Les mulets furent sellés, bâtés, chargés. Haïlé et Omar déchirèrent un lambeau de leur pagne pour panser les blessures superficielles qu’ils avaient, l’un à la nuque, l’autre au bras gauche. La file se reforma.
Seule Yasmina ne put se lever. Dans le piétinement du combat, elle avait eu une cheville foulée. Sans dire un mot, Moussa la posa sur ses épaules et ferma la marche.
Les guerriers danakils s’étaient égaillés sur les rives de l’oued. Dans le lit desséché demeurèrent, face au ciel et affreusement mutilés, des cadavres noirs.
Deux feux de brousse flambaient dans l’obscurité profonde. L’un éclairait les guerriers danakils qui parlaient de leur victoire. Autour du second s’était disposée la caravane. Les mulets broutaient l’herbe humide qui poussait dans la dépression de Douddé. Omar et Haïlé dormaient déjà d’un sommeil fiévreux. Moussa, accroupi près de la petite Bédouine, chantonnait doucement. Igricheff et Philippe, ayant achevé l’éternel plat de riz, allumèrent des cigarettes.

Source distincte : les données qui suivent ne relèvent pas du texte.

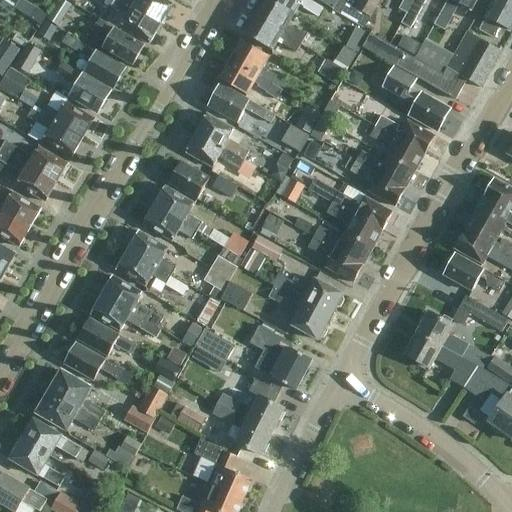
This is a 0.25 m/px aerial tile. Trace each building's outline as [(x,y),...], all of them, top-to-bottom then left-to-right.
[(4,0),(21,11),(27,2),(23,0),(4,0)] [(59,0),(47,19),(59,27),(72,7),(61,0),(59,0)] [(150,44),(162,24),(120,0),(115,0),(111,7),(124,15),(125,13),(130,16),(123,28),(150,44)] [(120,0),(162,24),(173,5),(165,0),(138,0),(138,1),(136,0),(120,0)] [(287,29),(294,17),(266,0),(255,18),(302,46),(307,37),(293,29),(291,32),(287,29)] [(265,0),(266,0),(294,17),(301,5),(305,7),(304,10),(318,19),(323,10),(305,0),(265,0)] [(382,0),(359,0),(355,8),(342,0),(339,0),(334,10),(365,29),(382,0)] [(408,13),(414,0),(407,0),(402,10),(408,13)] [(445,0),(446,1),(446,0),(414,0),(408,13),(402,24),(411,29),(419,14),(421,15),(429,0),(445,0)] [(478,0),(451,0),(443,15),(442,14),(436,26),(446,31),(460,5),(473,11),(478,0)] [(502,26),(510,31),(511,28),(511,0),(496,0),(487,18),(491,20),(489,24),(485,22),(480,31),(495,39),(502,26)] [(297,54),(302,46),(255,18),(245,35),(273,52),(280,40),(284,43),(282,46),(297,54)] [(134,66),(145,46),(99,20),(94,30),(100,34),(95,44),(104,49),(104,50),(134,66)] [(38,35),(49,42),(58,28),(46,21),(38,35)] [(353,28),(345,43),(357,50),(366,36),(353,28)] [(25,49),(29,43),(17,35),(13,41),(25,49)] [(415,59),(374,37),(371,35),(363,49),(395,67),(419,80),(457,101),(469,81),(470,80),(452,70),(448,77),(415,59)] [(483,89),(503,52),(472,35),(459,58),(452,70),(470,80),(469,81),(483,89)] [(426,40),(415,59),(448,77),(452,70),(459,58),(426,40)] [(85,72),(114,89),(126,70),(79,42),(74,50),(92,61),(85,72)] [(267,73),(263,70),(270,58),(242,42),(231,61),(283,91),(283,90),(294,96),(297,91),(286,85),(288,83),(268,71),(267,73)] [(43,53),(29,44),(23,54),(37,63),(43,53)] [(336,61),(349,68),(357,55),(344,47),(336,61)] [(0,75),(3,78),(12,64),(0,56),(0,75)] [(347,71),(334,64),(329,60),(321,74),(338,85),(347,71)] [(283,91),(231,61),(220,80),(248,96),(255,83),(260,86),(259,88),(278,99),(283,91)] [(64,65),(62,69),(59,74),(63,76),(73,82),(75,79),(80,82),(71,97),(99,114),(112,93),(64,65)] [(419,80),(395,67),(383,89),(416,107),(411,117),(439,133),(451,110),(433,100),(433,99),(427,96),(427,97),(414,89),(419,80)] [(0,86),(21,100),(32,81),(11,68),(0,86)] [(347,81),(358,87),(364,76),(353,70),(347,81)] [(276,115),(222,86),(210,107),(239,123),(248,106),(253,108),(251,112),(272,123),(276,115)] [(95,120),(67,103),(69,101),(57,93),(49,107),(46,105),(42,113),(84,139),(95,120)] [(0,116),(4,119),(13,104),(0,96),(0,116)] [(321,118),(331,124),(341,106),(331,101),(321,118)] [(296,127),(310,135),(321,115),(308,107),(296,127)] [(41,114),(33,109),(28,117),(51,130),(45,141),(73,158),(84,139),(42,113),(41,114)] [(382,118),(376,114),(370,125),(377,128),(426,156),(436,137),(408,122),(401,135),(397,132),(400,127),(383,118),(382,118)] [(239,146),(245,135),(208,115),(197,134),(245,161),(250,152),(239,146)] [(322,142),(331,124),(321,118),(320,119),(311,136),(322,142)] [(282,142),(301,153),(311,136),(292,125),(282,142)] [(426,156),(377,128),(370,125),(366,132),(373,136),(372,137),(389,147),(392,142),(396,145),(388,158),(416,174),(426,156)] [(245,161),(197,134),(186,154),(213,169),(219,158),(240,170),(245,161)] [(2,149),(58,183),(69,164),(41,148),(35,157),(7,141),(2,149)] [(47,202),(58,183),(2,149),(0,152),(0,159),(25,174),(19,185),(47,202)] [(363,153),(357,150),(352,159),(358,162),(407,190),(416,174),(388,158),(382,169),(378,167),(381,162),(363,152),(363,153)] [(277,165),(288,171),(294,160),(283,154),(277,165)] [(407,190),(358,162),(352,159),(347,168),(353,172),(352,172),(369,182),(372,177),(376,179),(369,192),(397,208),(407,190)] [(304,174),(322,182),(328,168),(310,160),(304,174)] [(240,170),(238,174),(250,180),(257,167),(245,161),(240,170)] [(238,188),(228,182),(228,181),(212,173),(209,178),(182,162),(169,185),(198,202),(208,185),(232,199),(238,188)] [(290,180),(286,177),(277,193),(295,204),(305,187),(291,178),(290,180)] [(511,188),(495,180),(485,198),(511,212),(511,188)] [(198,232),(203,224),(189,215),(195,205),(167,188),(156,207),(198,232)] [(335,204),(340,194),(330,188),(324,198),(334,204),(335,204)] [(8,203),(0,198),(0,209),(31,228),(43,210),(14,193),(8,203)] [(359,211),(355,209),(358,203),(340,194),(335,204),(384,231),(394,214),(366,198),(359,211)] [(511,212),(485,198),(476,215),(504,230),(511,218),(511,212)] [(374,249),(384,231),(335,204),(329,214),(346,223),(349,218),(353,220),(346,233),(374,249)] [(193,240),(198,232),(156,207),(144,226),(173,243),(179,232),(193,240)] [(0,235),(20,247),(31,228),(0,209),(0,235)] [(313,225),(294,213),(288,222),(308,234),(313,225)] [(273,234),(277,237),(285,223),(270,215),(261,234),(270,239),(273,234)] [(497,243),(504,230),(476,215),(466,232),(511,257),(511,244),(504,240),(501,245),(497,243)] [(203,224),(198,232),(209,239),(214,231),(203,224)] [(214,231),(209,239),(225,248),(231,239),(215,229),(214,231)] [(339,246),(335,243),(338,238),(321,229),(315,239),(365,266),(374,249),(346,233),(339,246)] [(172,276),(177,268),(163,260),(169,249),(141,232),(130,251),(172,276)] [(511,257),(466,232),(457,250),(485,265),(492,253),(496,255),(493,260),(511,270),(511,257)] [(266,255),(277,262),(284,250),(259,237),(241,266),(255,274),(266,255)] [(355,284),(365,266),(315,239),(310,249),(327,258),(330,253),(334,255),(327,268),(355,284)] [(0,270),(6,273),(17,254),(0,244),(0,270)] [(240,258),(241,257),(225,248),(219,257),(218,256),(211,270),(231,281),(233,278),(244,260),(240,258)] [(167,285),(172,276),(130,251),(118,270),(147,287),(153,277),(167,285)] [(446,274),(444,276),(473,292),(482,275),(486,278),(488,285),(500,292),(506,281),(456,254),(451,264),(448,263),(443,272),(446,274)] [(220,302),(231,281),(211,270),(204,282),(215,288),(210,296),(220,302)] [(311,291),(281,276),(275,288),(305,303),(332,319),(338,309),(342,309),(346,302),(343,298),(345,295),(317,281),(311,291)] [(159,328),(164,319),(137,304),(143,294),(114,277),(103,296),(145,320),(159,328)] [(252,294),(231,282),(222,299),(243,311),(252,294)] [(305,303),(275,288),(269,297),(287,307),(290,301),(302,308),(292,326),(320,341),(322,339),(326,339),(329,332),(327,329),(332,319),(305,303)] [(127,321),(140,329),(145,320),(103,296),(93,316),(121,332),(127,321)] [(502,332),(509,321),(466,297),(453,320),(463,326),(470,314),(502,332)] [(511,319),(511,298),(503,314),(511,319)] [(199,320),(208,325),(220,305),(211,299),(199,320)] [(464,358),(471,345),(450,334),(455,325),(430,312),(419,334),(464,358)] [(115,345),(133,354),(138,345),(90,319),(79,340),(109,356),(115,345)] [(145,320),(140,329),(157,339),(162,330),(159,328),(145,320)] [(182,342),(193,348),(204,330),(193,323),(182,342)] [(292,348),(292,349),(287,346),(289,344),(258,327),(253,335),(263,341),(259,348),(280,360),(279,362),(283,364),(276,378),(298,390),(314,360),(292,348)] [(209,353),(226,362),(236,346),(205,329),(196,345),(199,347),(209,353)] [(464,358),(419,334),(407,356),(432,369),(437,360),(457,370),(452,381),(465,389),(479,366),(464,358)] [(101,370),(119,380),(125,371),(77,344),(65,365),(95,382),(101,370)] [(168,359),(180,367),(187,355),(175,347),(168,359)] [(204,363),(209,353),(199,347),(193,358),(204,363)] [(511,368),(495,357),(487,369),(511,385),(511,368)] [(182,370),(162,358),(155,371),(175,382),(182,370)] [(511,399),(509,397),(511,393),(511,387),(479,366),(465,389),(482,400),(488,391),(504,403),(492,422),(494,423),(494,428),(497,430),(502,429),(511,435),(511,399)] [(101,422),(106,413),(86,400),(92,389),(63,371),(51,392),(101,422)] [(174,384),(160,376),(154,388),(168,395),(174,384)] [(283,413),(285,409),(275,403),(280,393),(255,381),(250,391),(262,397),(255,410),(242,403),(210,387),(206,395),(219,402),(218,405),(246,418),(274,432),(279,421),(282,422),(286,414),(283,413)] [(139,409),(157,419),(169,397),(151,387),(139,409)] [(95,431),(101,422),(51,392),(38,413),(68,431),(75,419),(95,431)] [(171,417),(199,432),(207,419),(178,403),(171,417)] [(274,432),(246,418),(218,405),(213,415),(232,424),(233,421),(243,425),(241,429),(245,431),(238,444),(262,456),(263,453),(266,454),(270,446),(268,444),(274,432)] [(157,419),(139,409),(133,406),(125,420),(149,434),(157,419)] [(475,426),(481,416),(470,408),(463,417),(475,426)] [(156,428),(169,436),(176,425),(163,416),(156,428)] [(88,452),(67,440),(68,439),(35,420),(31,428),(27,428),(24,434),(25,438),(24,439),(56,459),(61,450),(82,462),(88,452)] [(115,462),(129,470),(142,445),(129,438),(115,462)] [(60,487),(66,476),(51,468),(56,459),(24,439),(22,441),(19,442),(15,448),(16,452),(12,459),(45,479),(45,478),(60,487)] [(245,501),(253,481),(233,472),(239,458),(201,442),(195,456),(218,466),(216,472),(221,474),(215,488),(245,501)] [(89,462),(104,471),(110,460),(95,451),(89,462)] [(31,490),(3,473),(0,478),(0,502),(17,511),(32,511),(35,508),(42,511),(50,511),(52,510),(56,511),(81,511),(84,508),(85,506),(62,493),(55,505),(48,501),(48,500),(31,490)] [(89,507),(97,511),(101,511),(113,493),(101,486),(89,507)] [(240,511),(245,501),(215,488),(209,503),(204,501),(202,505),(183,497),(178,510),(181,511),(240,511)] [(141,500),(129,495),(124,505),(136,511),(141,500)]
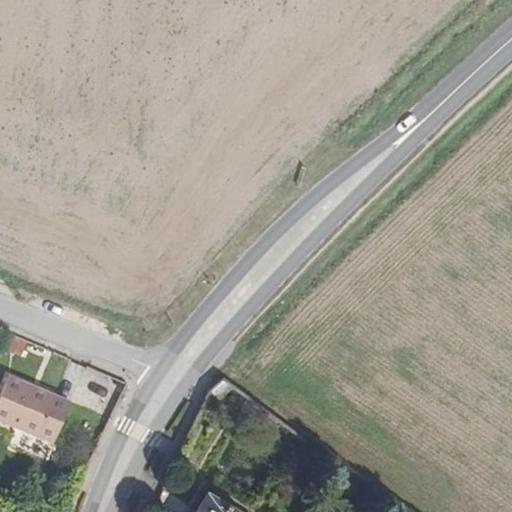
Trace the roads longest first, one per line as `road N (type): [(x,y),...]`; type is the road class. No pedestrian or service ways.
road 1 (secondary): [(172,380),(290,244),(511,40)]
road 2 (residential): [(172,380),(0,307)]
road 3 (secondary): [(102,511),(138,431),(172,380)]
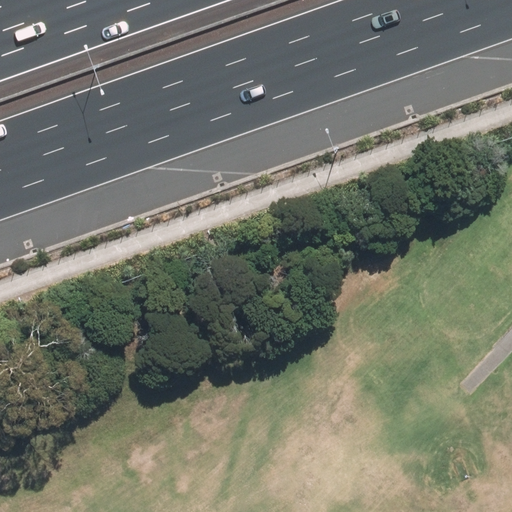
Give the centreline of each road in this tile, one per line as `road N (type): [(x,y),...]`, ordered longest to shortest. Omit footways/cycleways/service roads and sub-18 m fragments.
road 1 (motorway): [(414,0),(0,149)]
road 2 (motorway): [(0,57),(162,0)]
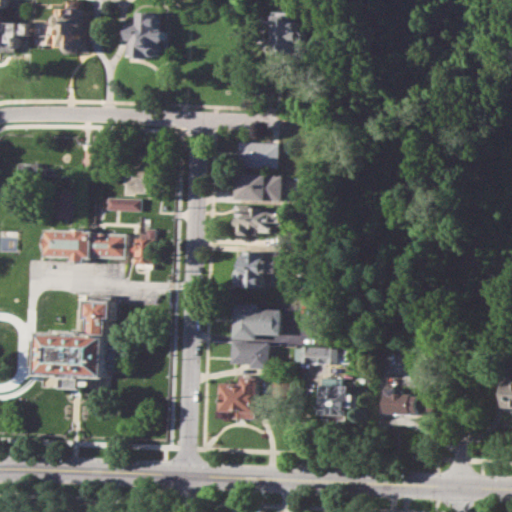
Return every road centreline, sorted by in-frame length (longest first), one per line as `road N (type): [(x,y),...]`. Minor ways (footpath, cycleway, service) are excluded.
road 1 (tertiary): [(0,466),(511,487)]
road 2 (residential): [(187,473),(202,117)]
road 3 (residential): [(202,117),(0,113)]
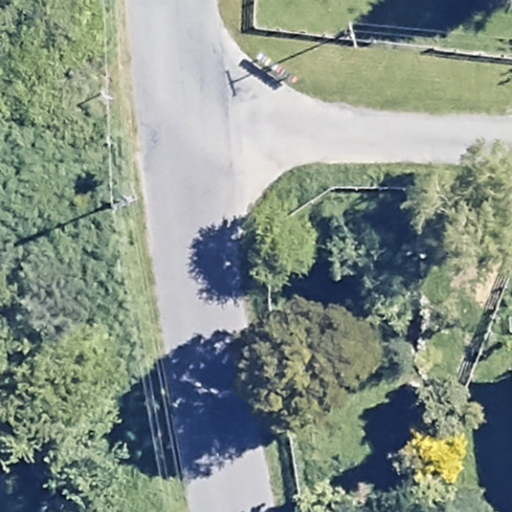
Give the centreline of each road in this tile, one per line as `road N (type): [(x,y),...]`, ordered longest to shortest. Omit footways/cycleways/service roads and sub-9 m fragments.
road 1 (unclassified): [(183,138),(236,511)]
road 2 (unclassified): [(183,138),(511,136)]
road 3 (unclassified): [(173,0),(183,138)]
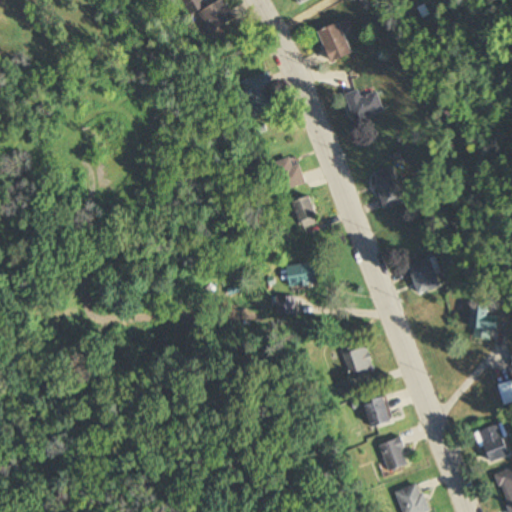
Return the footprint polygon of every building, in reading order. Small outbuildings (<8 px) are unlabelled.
[(181,0),(191,15),(206,6),(202,0),(181,0)] [(223,0),(199,14),(210,35),(236,19),(225,0),(223,0)] [(353,55),(341,24),(321,31),(332,62),(353,55)] [(269,93),(277,90),(272,72),(243,81),(254,118),(275,112),(269,93)] [(363,97),(361,90),(347,94),(355,121),(384,112),(378,92),(363,97)] [(273,164),(282,192),(307,184),(298,156),(273,164)] [(405,204),(394,167),(375,173),(386,209),(405,204)] [(302,228),(320,224),(315,197),(297,200),(302,228)] [(409,266),(419,295),(443,287),(432,258),(409,266)] [(288,267),(292,290),(328,284),(324,261),(288,267)] [(295,316),(295,297),(276,297),(276,316),(295,316)] [(471,330),(499,330),(499,316),(490,316),(490,306),(471,306),(471,330)] [(376,371),(368,347),(344,355),(351,379),(376,371)] [(511,404),(511,381),(499,386),(506,406),(511,404)] [(395,420),(383,398),(364,408),(375,430),(395,420)] [(480,431),(490,464),(510,458),(500,425),(480,431)] [(380,447),(391,473),(412,465),(401,438),(380,447)] [(511,511),(511,469),(497,474),(509,511),(511,511)] [(431,511),(421,485),(397,493),(403,511),(431,511)]
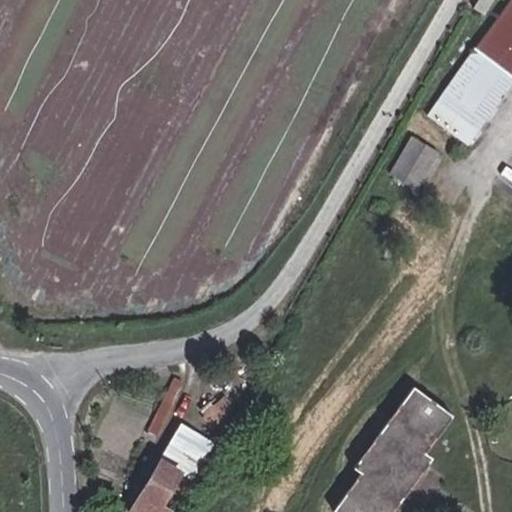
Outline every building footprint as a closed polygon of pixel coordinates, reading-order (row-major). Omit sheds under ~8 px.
[(511,0),(508,0),(473,49),(471,51),(511,82),(511,0)] [(511,86),(511,82),(471,51),(441,91),(483,122),(511,86)] [(441,91),(431,104),(473,136),(483,122),(441,91)] [(407,143),(387,181),(413,196),(434,159),(407,143)] [(156,435),(183,382),(175,377),(148,431),(156,435)] [(424,452),(451,414),(412,387),(353,467),(360,472),(333,509),(336,511),(391,511),(431,457),(424,452)] [(189,478),(210,444),(180,427),(133,508),(140,511),(155,511),(179,472),(189,478)]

— Tout est pour le mieux, dit le bâtard kirghize. Vous avez deux guides pour rejoindre Mordhom. La piste passe entièrement en territoire dankali. Donc pas de surprise à craindre. Vous avez un interprète dévoué : Omar. Je suis tranquille pour vous.
Philippe se mit à rire et répliqua :
— Vous êtes vraiment drôle, Igricheff. Vous me parlez comme si nous devions nous séparer demain. Pas demain, ce soir. Quoi ?
— Je dis bien : nous allons nous quitter ce soir.
— Mais vous êtes fou. Il n’y a que deux routes : celle du Gubbet et celle de Daouenlé. Vous n’allez tout de même pas me faire croire que vous êtes fatigué et que vous voulez rentrer.
Le bâtard kirghize eut un sourire bref.
— Fatigué, je le suis, et d’avance, de marcher encore deux jours ou trois pour vendre la marchandise de Mordhom.
— Alors, où irez-vous ?
— Dans l’Haoussah, chez les Cheveux-Rouges. Il y a sûrement quelque chose à faire dans ce pays. Personne ne le connaît. Avec Youssouf, j’y arriverai bien.
— Youssouf aussi ? murmura Philippe.
— C’est un homme de mon bord et pas du vôtre, ni même de celui de Mordhom. Je vous laisse mon fusil. Vous voyez, je suis large. Adieu, Philippe. J’ai de l’amitié pour vous.
Le bâtard kirghize secoua la cendre de sa cigarette et se dirigea vers le campement des Danakils. Philippe resta pétrifié devant le feu. Le sommeil le surprit assis sur une caisse.
Et ce fut la troisième nuit de la caravane.